Di seguito è riportato un elenco dei rischi etici identificati e come verranno gestiti durante lo studio:

• Capacità: i partecipanti avranno la capacità di acconsentire quando selezionati dal CCS NHS Trust. Il personale sarà a conoscenza di eventuali problemi di capacità di un potenziale partecipante, poiché gli avrà fornito la riabilitazione per l'ictus a livello comunitario. La capacità sarà monitorata durante lo studio. Se si ritiene che il partecipante perda la capacità durante lo studio, verrà ritirato dallo studio.
• Ritiro: indipendentemente dalla fase, i partecipanti avranno il diritto di ritirarsi in qualsiasi momento durante lo studio senza che la loro assistenza sanitaria o i loro diritti vengano pregiudicati. Questo può essere fatto contattando un membro del gruppo di ricerca. I partecipanti hanno il diritto di rifiutare parte o tutte le parti dello studio.
• Difficoltà di lettura/scrittura: possono partecipare allo studio individui funzionalmente incapaci di leggere o ipovedenti, i ricercatori descriveranno ogni sezione del foglio informativo e del modulo di consenso al potenziale partecipante. In questi casi il consenso sarà raccolto oralmente e controfirmato da un soggetto terzo (es. coniuge o accompagnatore).

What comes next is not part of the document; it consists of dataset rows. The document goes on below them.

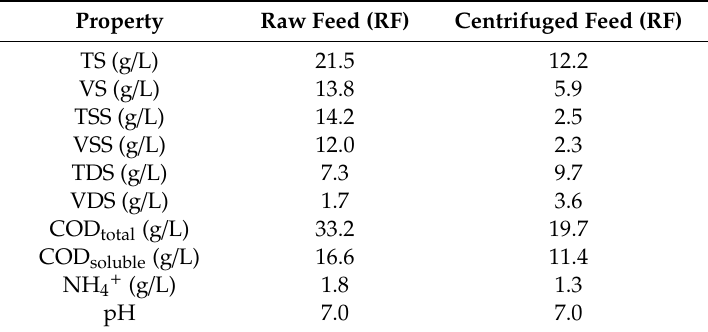
Table 1. Feed sample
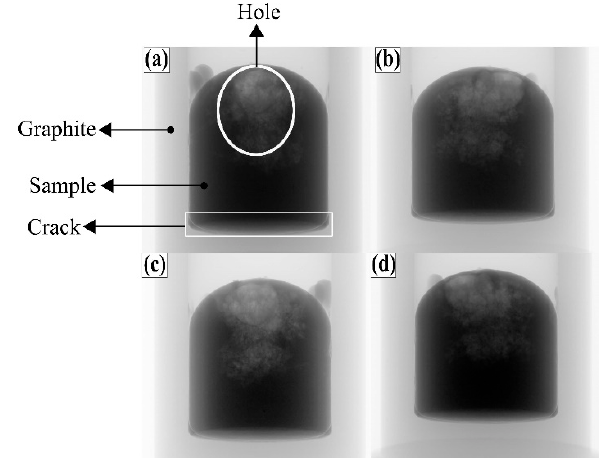
Figure 17. 2D-CT images of graphite crucible with solidified Fe-26.38Si-9.35B alloy at different angle position. ( a ) front view, ( b ) right side view, ( c ) rear view, and ( d ) left side view.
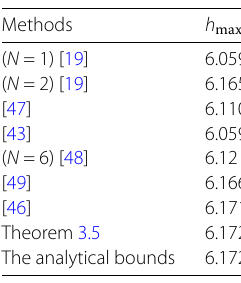
Table 3 Upper bound on h obtained for Example 4.3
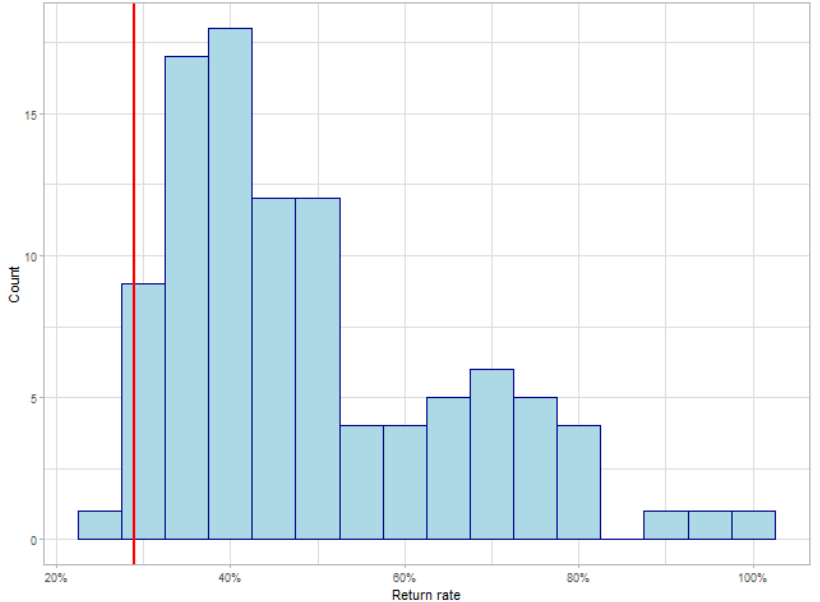
Figure 4. Histogram for return rates of 100 trials by using our fuzzy ensemble model. The red vertical line indicates the SP100 index return rate.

• Video: il partecipante verrà registrato video mentre è sottoposto a EEG utilizzando un dispositivo universitario. I dati video saranno protetti da password, crittografati e archiviati su Anglia Ruskin OneDrive. Se il partecipante ha acconsentito, il video verrà utilizzato per la pubblicazione o altro output.

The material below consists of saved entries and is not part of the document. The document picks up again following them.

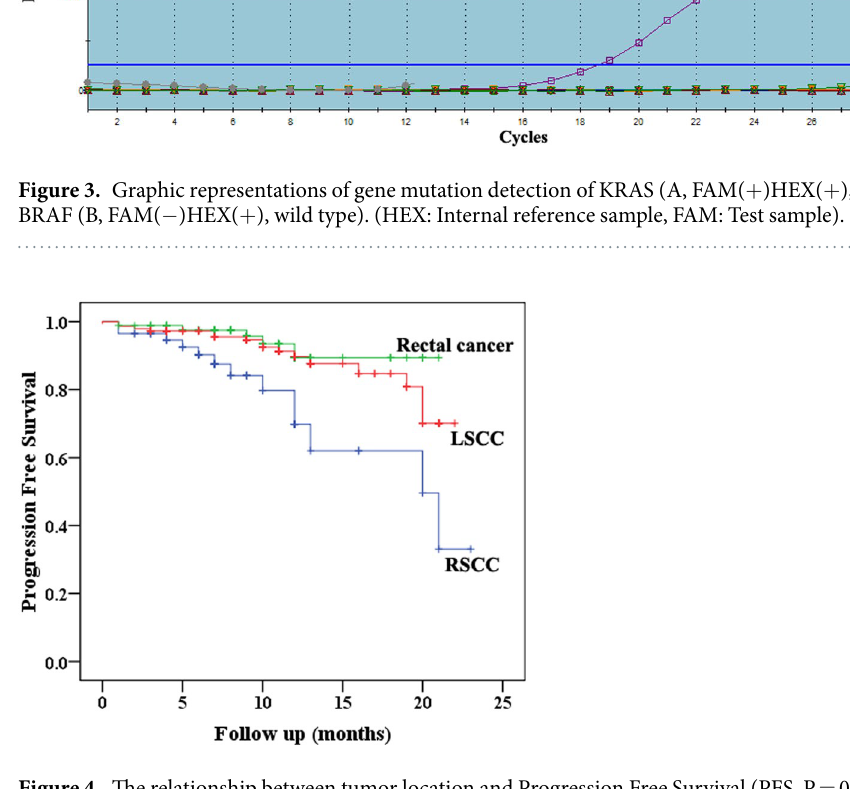
Figure 4. The relationship between tumor location and Progression Free Survival (PFS, P = 0.002) in 289 cases of Stage I~IV colorectal cancer patients (RSCC: Right-Sided Colon Cancer; LSCC: Left-Sided Colon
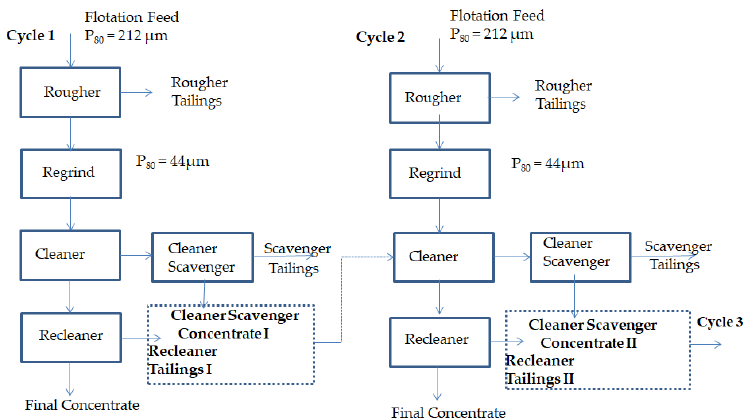
Figure 3. Representation of the locked-cycle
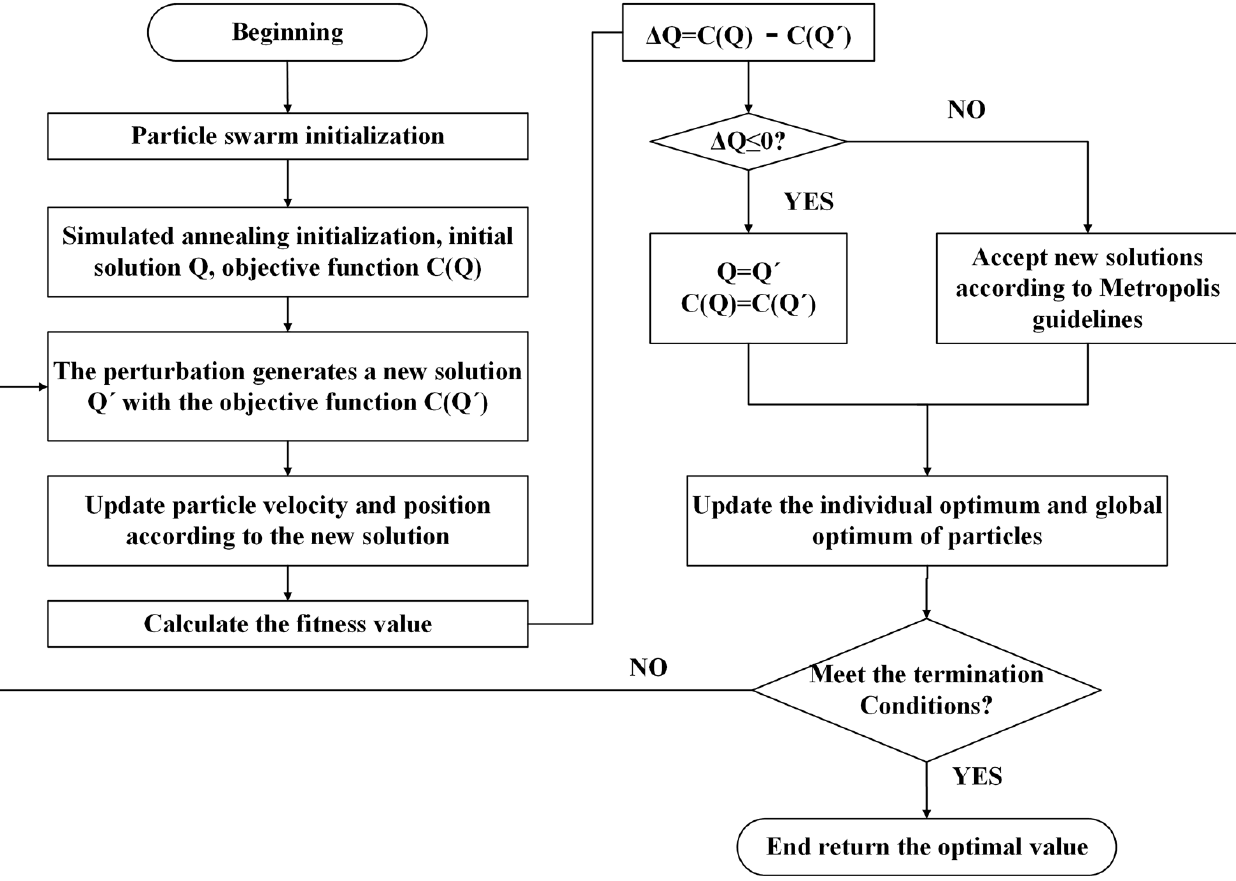
Figure 2. SAPSO algorithm flow chart.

• I partecipanti avranno la possibilità di essere videoregistrati durante le sessioni a casa propria, mentre completano gli esercizi musicali. Questo affinché i ricercatori possano monitorare più da vicino il modo in cui eseguono i movimenti e perfezionare gli esercizi, e in modo che possano diffondere la ricerca.
• Rimborso: I partecipanti hanno diritto al rimborso del viaggio presso il laboratorio EEG del centro di musicoterapia. Sono previste due visite in laboratorio.

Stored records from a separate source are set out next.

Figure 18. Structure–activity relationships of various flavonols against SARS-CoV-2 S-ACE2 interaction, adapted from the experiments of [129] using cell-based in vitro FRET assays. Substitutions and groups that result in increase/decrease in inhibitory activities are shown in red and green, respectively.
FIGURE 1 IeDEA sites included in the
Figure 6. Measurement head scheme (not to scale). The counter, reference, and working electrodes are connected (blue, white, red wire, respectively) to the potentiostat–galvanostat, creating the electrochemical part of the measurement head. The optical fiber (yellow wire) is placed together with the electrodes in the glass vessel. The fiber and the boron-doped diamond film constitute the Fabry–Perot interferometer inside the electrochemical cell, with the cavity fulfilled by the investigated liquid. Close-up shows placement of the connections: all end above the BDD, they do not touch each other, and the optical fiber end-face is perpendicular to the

• Risultati EEG accidentali: le apparecchiature EEG e il gruppo di ricerca non sono certificati per la diagnosi medica, tuttavia durante i controlli di qualità dei dati EEG di routine potrebbero rilevare elementi grafologici sospetti che potrebbero richiedere ulteriori indagini. In tal caso verrà informato il medico di medicina generale (se è stato prestato il consenso).
• Ai partecipanti non verrà chiesto di fornire dati personali identificabili durante lo studio, se non ai fini del consenso e per finalità di contatto, e questi dati saranno mantenuti separati dai dati video. I dati di ricerca saranno pseudo-anonimi, quindi non direttamente identificabili. Tutti i dati saranno archiviati in modo sicuro (protetti da password) sui server dell'Ateneo per tutta la durata dello studio. Poiché la ricerca si svolge all'interno della comunità, i dati potrebbero essere temporaneamente archiviati altrove; ad esempio, in un sistema di navigazione per trovare la casa del partecipante. Tutti i dati verranno crittografati indipendentemente dal luogo di archiviazione e cancellati una volta trasferiti sui server dell'Ateneo.
• I dati anonimizzati verranno archiviati sul server OneDrive dell'Anglia Ruskin University, che è conforme al GDPR, e saranno accessibili solo ai membri autorizzati del team di ricerca.